Abstract:Vision-language models (VLMs) are intensively used in many downstream tasks, including those requiring assessments of individuals appearing in the images. While VLMs perform well in simple single-person scenarios, in real-world applications, we often face complex situations in which there are persons of different genders doing different activities. We show that in such cases, VLMs are biased towards identifying the individual with the expected gender (according to ingrained gender stereotypes in the model or other forms of sample selection bias) as the performer of the activity.

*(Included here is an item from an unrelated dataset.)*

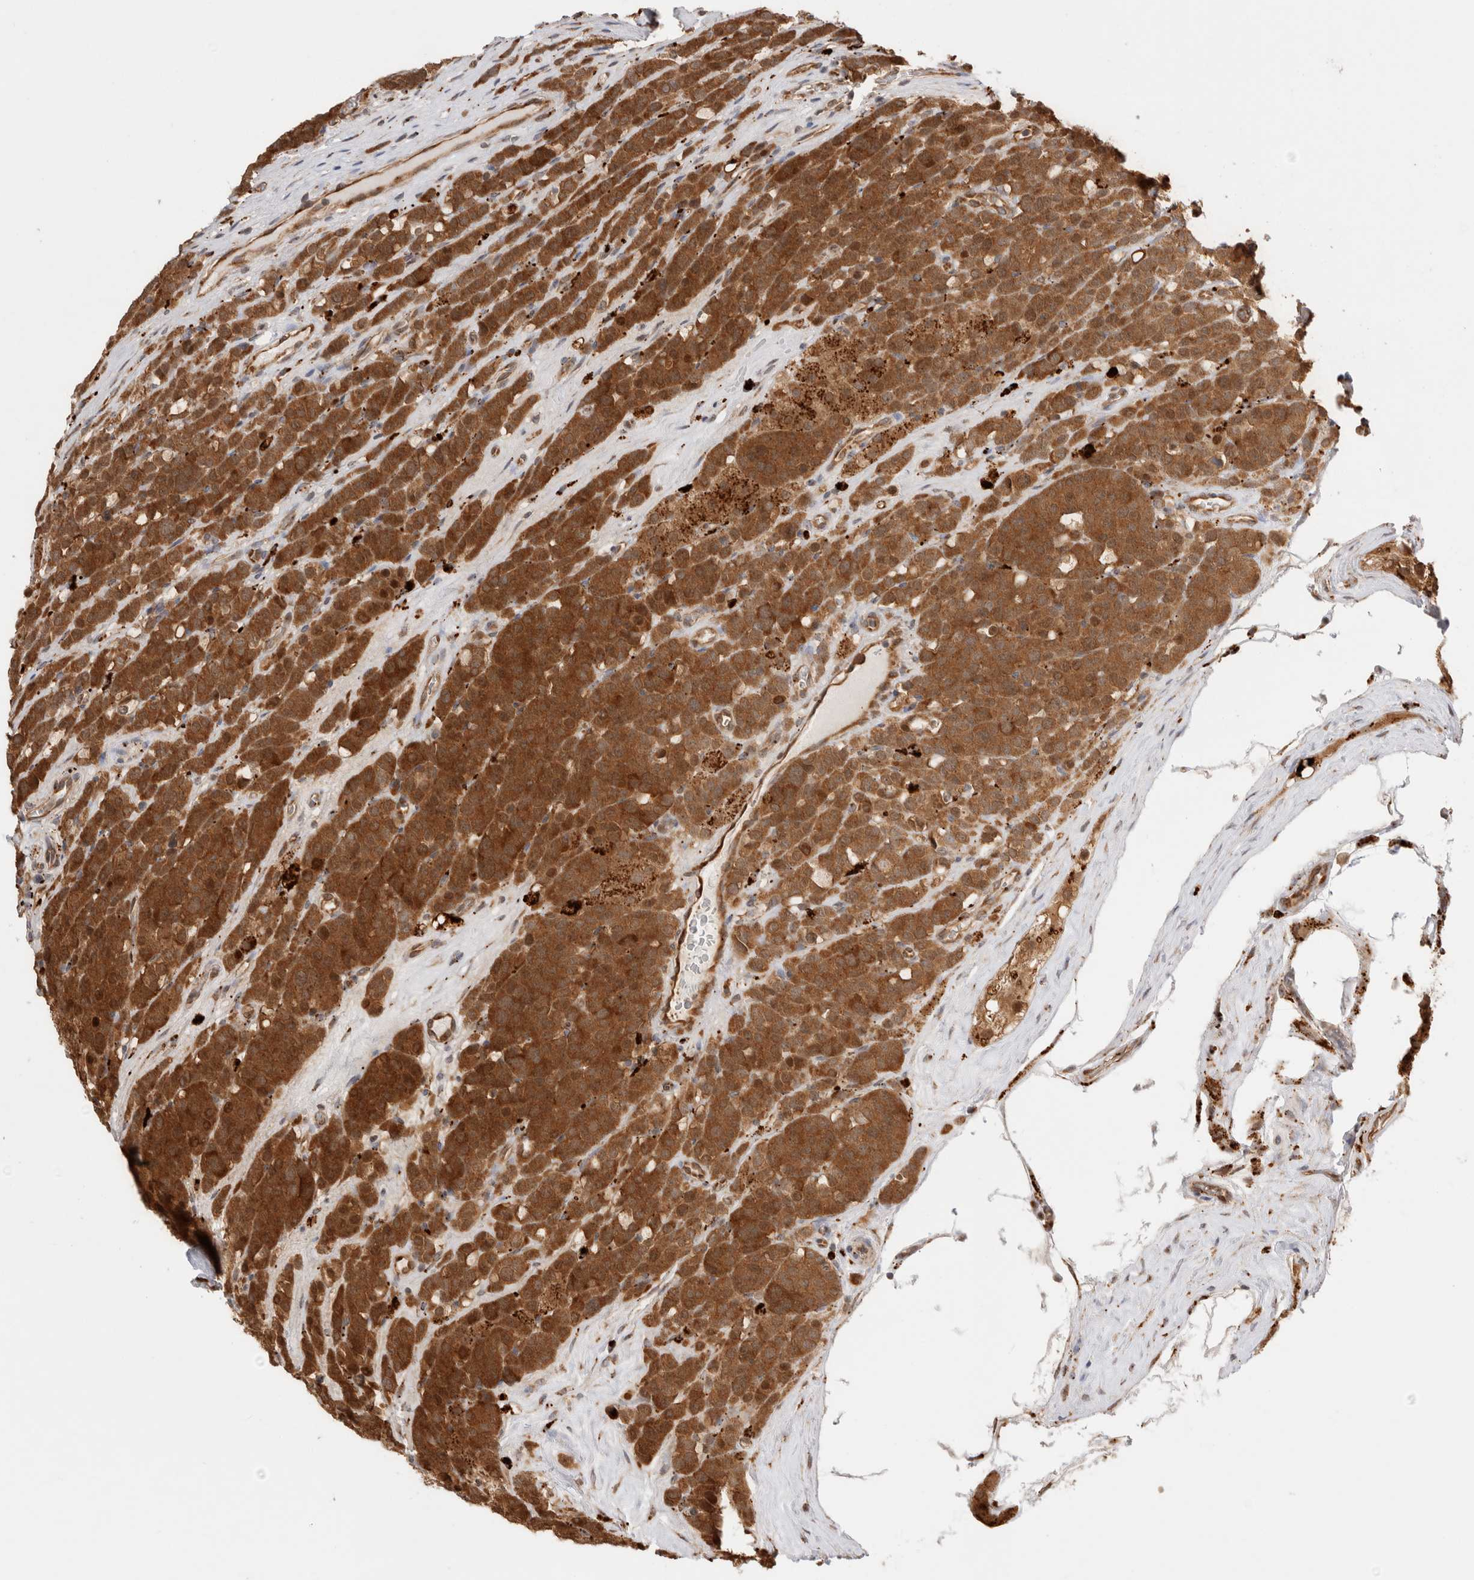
{"staining": {"intensity": "strong", "quantity": ">75%", "location": "cytoplasmic/membranous"}, "tissue": "testis cancer", "cell_type": "Tumor cells", "image_type": "cancer", "snomed": [{"axis": "morphology", "description": "Seminoma, NOS"}, {"axis": "topography", "description": "Testis"}], "caption": "Seminoma (testis) stained with DAB immunohistochemistry (IHC) shows high levels of strong cytoplasmic/membranous expression in about >75% of tumor cells.", "gene": "ACTL9", "patient": {"sex": "male", "age": 71}}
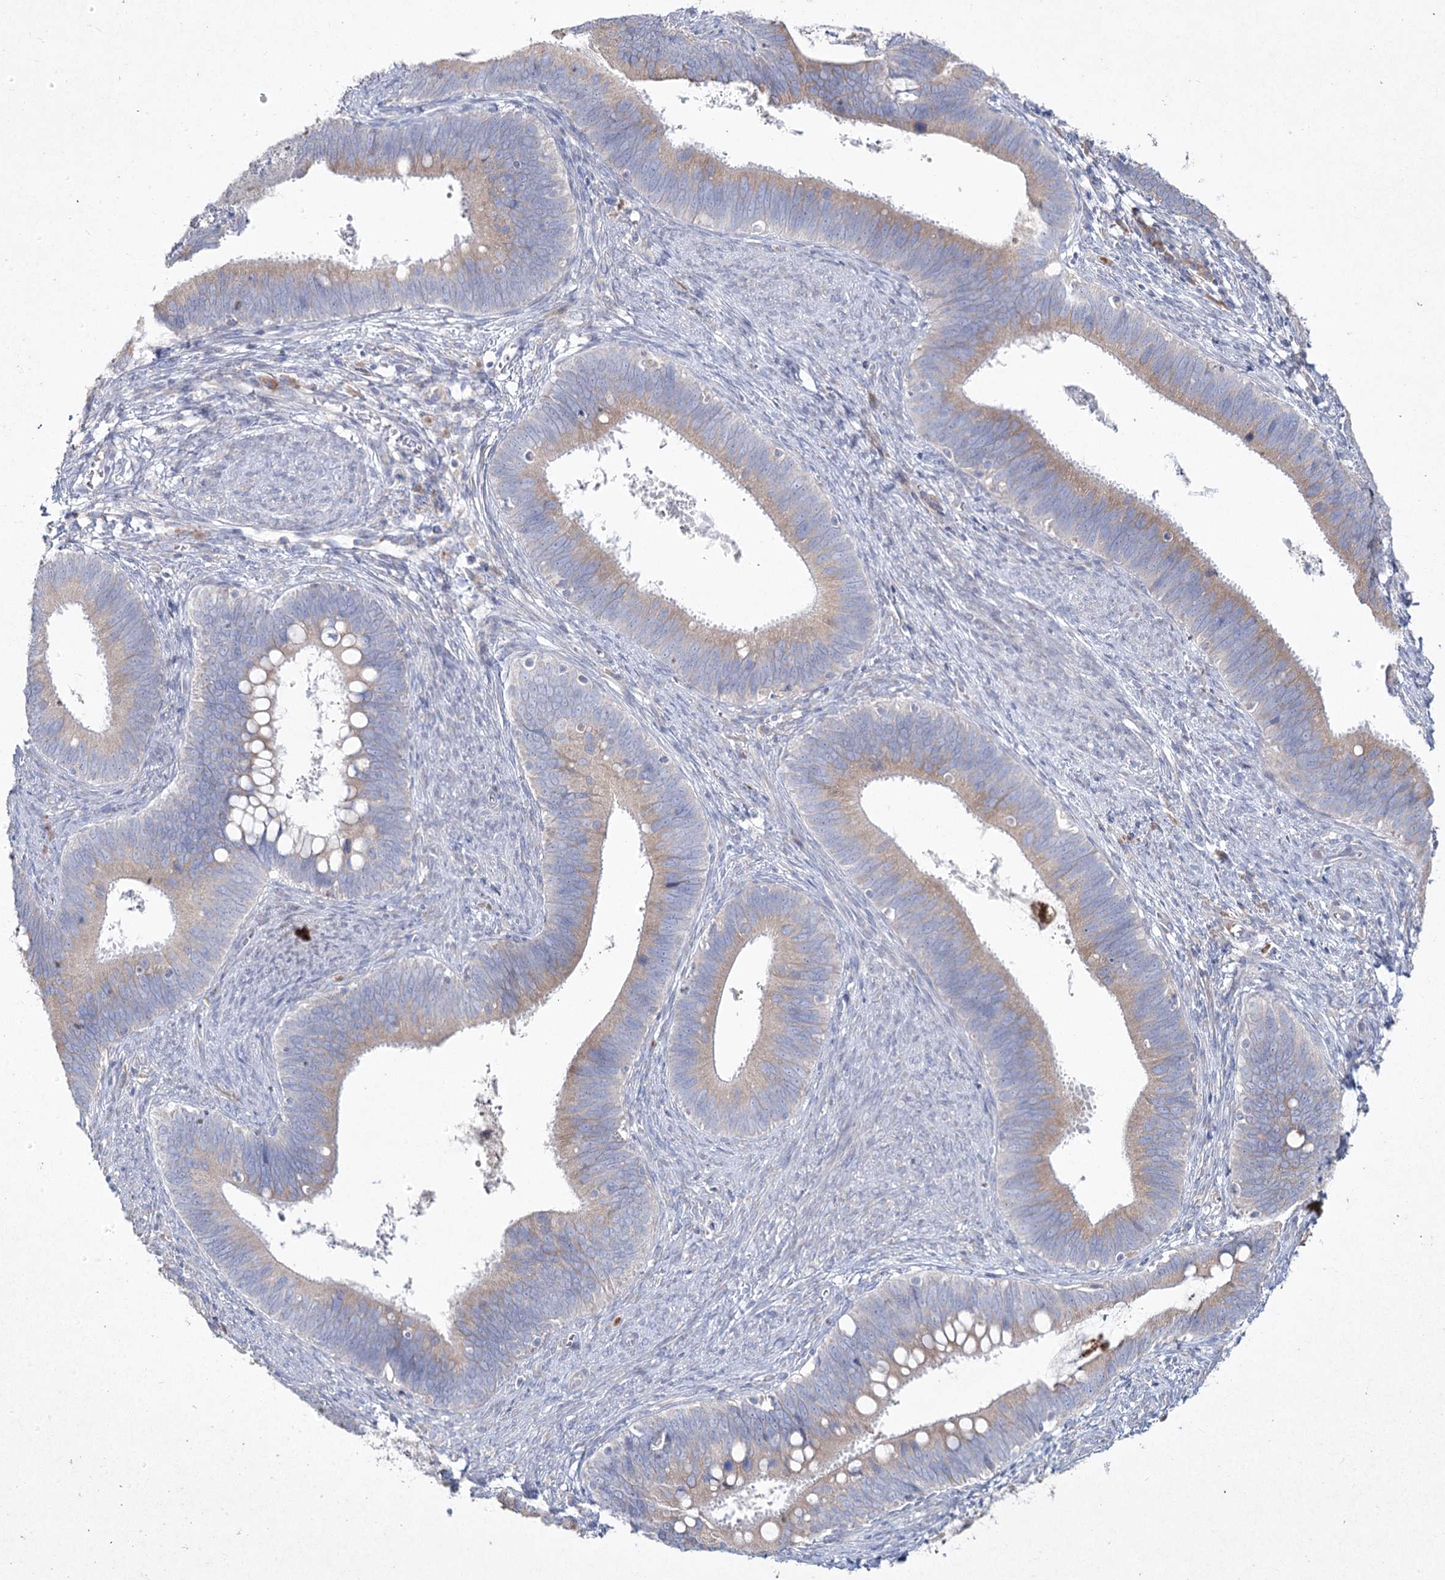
{"staining": {"intensity": "weak", "quantity": ">75%", "location": "cytoplasmic/membranous"}, "tissue": "cervical cancer", "cell_type": "Tumor cells", "image_type": "cancer", "snomed": [{"axis": "morphology", "description": "Adenocarcinoma, NOS"}, {"axis": "topography", "description": "Cervix"}], "caption": "Protein expression analysis of cervical adenocarcinoma demonstrates weak cytoplasmic/membranous positivity in about >75% of tumor cells.", "gene": "NIPAL4", "patient": {"sex": "female", "age": 42}}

We refer to this bias in associating an activity with the gender of its actual performer in an image or text as the Gender-Activity Binding (GAB) bias and analyze how this bias is internalized in VLMs. To assess this bias, we have introduced the GAB dataset with approximately 5500 AI-generated images that represent a variety of activities, addressing the scarcity of real-world images for some scenarios. To have extensive quality control, the generated images are evaluated for their diversity, quality, and realism. We have tested 12 renowned pre-trained VLMs on this dataset in the context of text-to-image and image-to-text retrieval to measure the effect of this bias on their predictions. Additionally, we have carried out supplementary experiments to quantify the bias in VLMs' text encoders and to evaluate VLMs' capability to recognize activities. Our experiments indicate that VLMs experience an average performance decline of about 13.2% when confronted with gender-activity binding bias.